The primary focus countries of the campaign will be Mexico, Cuba and Venezuela, while developments in Peru, Colombia and Nicaragua will also be closely monitored. These countries were selected on the basis of the volume of attacks and severity of persecution against writers in recent years, and the interests of PEN Centres in the Americas and worldwide identified during a consultation process carried out in 2008. (See Background below for details of concerns in each country).




‘In times of division between countries, International PEN is one of the rare institutions to keep a bridge constantly open’ – Mario Vargas Llosa (Vice President of International PEN)


International PEN, the worldwide association of writers with over 15,000 members in 144 Centres based in 102 countries, exists to promote friendship and intellectual co-operation among writers everywhere, to fight for freedom of expression and represent the conscience of world literature.


International PEN’s Writers in Prison Committee (WiPC) works on behalf of persecuted writers worldwide and monitors the cases of writers who have been imprisoned, tortured, threatened, attacked and killed for the peaceful practice of their professions.

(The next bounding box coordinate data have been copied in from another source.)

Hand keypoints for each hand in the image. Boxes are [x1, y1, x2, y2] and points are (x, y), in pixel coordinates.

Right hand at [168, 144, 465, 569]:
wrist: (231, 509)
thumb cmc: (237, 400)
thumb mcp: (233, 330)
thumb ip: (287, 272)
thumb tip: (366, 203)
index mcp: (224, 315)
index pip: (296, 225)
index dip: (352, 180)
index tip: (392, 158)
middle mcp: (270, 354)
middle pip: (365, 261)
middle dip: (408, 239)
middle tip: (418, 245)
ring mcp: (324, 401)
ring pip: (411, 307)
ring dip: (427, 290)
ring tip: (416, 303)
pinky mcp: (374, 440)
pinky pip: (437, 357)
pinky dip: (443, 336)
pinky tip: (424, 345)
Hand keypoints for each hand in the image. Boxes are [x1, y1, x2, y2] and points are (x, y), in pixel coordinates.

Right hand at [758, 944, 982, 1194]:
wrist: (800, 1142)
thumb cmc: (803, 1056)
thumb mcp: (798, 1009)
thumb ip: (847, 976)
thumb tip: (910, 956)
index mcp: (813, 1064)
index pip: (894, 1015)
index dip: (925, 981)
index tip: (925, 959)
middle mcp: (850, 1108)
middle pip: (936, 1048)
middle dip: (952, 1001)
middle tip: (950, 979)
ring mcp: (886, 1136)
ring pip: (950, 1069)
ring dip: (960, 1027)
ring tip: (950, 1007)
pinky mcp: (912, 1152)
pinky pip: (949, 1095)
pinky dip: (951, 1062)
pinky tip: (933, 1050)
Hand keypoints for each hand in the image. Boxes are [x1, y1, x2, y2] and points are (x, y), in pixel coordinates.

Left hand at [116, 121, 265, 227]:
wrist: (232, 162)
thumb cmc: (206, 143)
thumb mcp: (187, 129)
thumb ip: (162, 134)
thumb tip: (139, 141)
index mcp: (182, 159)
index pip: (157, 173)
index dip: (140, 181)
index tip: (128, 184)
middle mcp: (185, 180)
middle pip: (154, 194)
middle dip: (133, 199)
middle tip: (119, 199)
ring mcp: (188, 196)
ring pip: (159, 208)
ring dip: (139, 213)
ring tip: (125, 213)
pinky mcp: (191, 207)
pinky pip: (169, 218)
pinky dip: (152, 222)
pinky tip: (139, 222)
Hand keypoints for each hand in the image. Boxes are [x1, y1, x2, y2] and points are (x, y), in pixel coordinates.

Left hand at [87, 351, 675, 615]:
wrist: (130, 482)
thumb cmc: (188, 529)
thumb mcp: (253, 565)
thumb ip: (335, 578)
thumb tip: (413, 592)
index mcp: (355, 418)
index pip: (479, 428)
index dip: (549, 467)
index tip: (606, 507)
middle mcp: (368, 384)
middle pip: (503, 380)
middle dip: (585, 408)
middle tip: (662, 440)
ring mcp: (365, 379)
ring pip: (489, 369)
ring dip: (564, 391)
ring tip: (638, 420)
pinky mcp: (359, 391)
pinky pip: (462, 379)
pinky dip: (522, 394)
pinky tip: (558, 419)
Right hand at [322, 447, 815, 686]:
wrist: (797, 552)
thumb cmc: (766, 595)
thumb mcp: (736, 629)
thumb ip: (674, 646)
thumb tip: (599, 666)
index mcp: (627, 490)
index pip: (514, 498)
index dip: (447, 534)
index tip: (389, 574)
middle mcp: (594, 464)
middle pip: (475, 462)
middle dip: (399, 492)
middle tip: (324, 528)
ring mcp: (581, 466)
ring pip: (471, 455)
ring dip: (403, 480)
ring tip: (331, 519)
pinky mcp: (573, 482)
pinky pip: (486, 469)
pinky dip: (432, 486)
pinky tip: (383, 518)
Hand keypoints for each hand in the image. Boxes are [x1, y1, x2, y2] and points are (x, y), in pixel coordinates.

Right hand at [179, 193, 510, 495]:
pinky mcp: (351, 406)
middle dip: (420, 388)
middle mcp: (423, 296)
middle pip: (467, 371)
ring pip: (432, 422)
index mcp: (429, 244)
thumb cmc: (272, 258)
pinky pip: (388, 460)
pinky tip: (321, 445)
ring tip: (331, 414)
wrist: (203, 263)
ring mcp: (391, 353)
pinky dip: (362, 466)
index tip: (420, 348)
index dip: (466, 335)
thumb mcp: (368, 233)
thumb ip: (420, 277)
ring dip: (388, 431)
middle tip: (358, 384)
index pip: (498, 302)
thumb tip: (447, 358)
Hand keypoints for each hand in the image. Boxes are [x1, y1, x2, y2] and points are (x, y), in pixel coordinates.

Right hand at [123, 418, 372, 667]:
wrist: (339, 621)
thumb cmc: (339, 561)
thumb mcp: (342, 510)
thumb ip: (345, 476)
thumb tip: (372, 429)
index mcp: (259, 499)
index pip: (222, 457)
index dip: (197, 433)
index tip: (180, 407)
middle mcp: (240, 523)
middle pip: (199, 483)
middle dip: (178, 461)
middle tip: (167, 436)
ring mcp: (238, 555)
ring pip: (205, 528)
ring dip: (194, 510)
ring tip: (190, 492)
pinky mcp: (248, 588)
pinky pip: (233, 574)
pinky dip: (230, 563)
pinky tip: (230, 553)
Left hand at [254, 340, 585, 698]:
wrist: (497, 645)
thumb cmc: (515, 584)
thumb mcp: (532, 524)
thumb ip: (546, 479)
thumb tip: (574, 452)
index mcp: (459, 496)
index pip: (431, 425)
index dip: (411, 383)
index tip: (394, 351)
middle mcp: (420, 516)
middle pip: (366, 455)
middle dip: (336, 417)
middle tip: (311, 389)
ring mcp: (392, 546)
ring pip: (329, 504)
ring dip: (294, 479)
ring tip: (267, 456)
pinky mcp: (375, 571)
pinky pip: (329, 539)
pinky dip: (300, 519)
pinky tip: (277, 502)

The WiPC campaigns to end these attacks and oppose suppression of freedom of expression wherever it occurs.


Summary of concerns in key campaign countries:


Mexico is one of the most dangerous countries in the world to work as a print journalist. From 2004 to 2008, 20 writers – 19 journalists and one author – were murdered and four more disappeared. 2008 saw an alarming escalation in attacks, including seven killings and two imprisonments.
Cuba: As of early 2009, there are at least 25 writers, independent journalists and librarians in prison in Cuba. All are serving lengthy prison sentences – up to 27 years – on anti-state or ‘social dangerousness’ charges in relation to their work. Most are in poor health but have limited access to adequate medical treatment. 
Venezuela: Practising journalism in Venezuela has become increasingly hazardous in recent years, with attacks on print journalists rising by 50 per cent, from 13 incidents recorded in 2007 to 19 in 2008. Physical assaults in particular rose. Another serious concern is that the Venezuelan government is reportedly imposing controls on the importation of foreign books in the name of protecting national industry. 
Peru: Writers in Peru, particularly print journalists, frequently come under threat, with 25 attacks recorded in 2008. Death threats were particularly common. Five journalists were on trial for criminal defamation and one young poet for affiliation with a terrorist group.
Colombia: In 2008, the WiPC recorded 14 attacks against writers in Colombia, most of them print journalists. Death threats were common. Three writers were on trial for criminal defamation, two of them for reports linking powerful individuals with drugs trafficking.
Nicaragua: Although the press is still free in Nicaragua, there are concerns that President Ortega’s second administration is becoming increasingly authoritarian and repressive of dissent. In particular, Ortega is accused of persecuting revolutionary figures turned critics.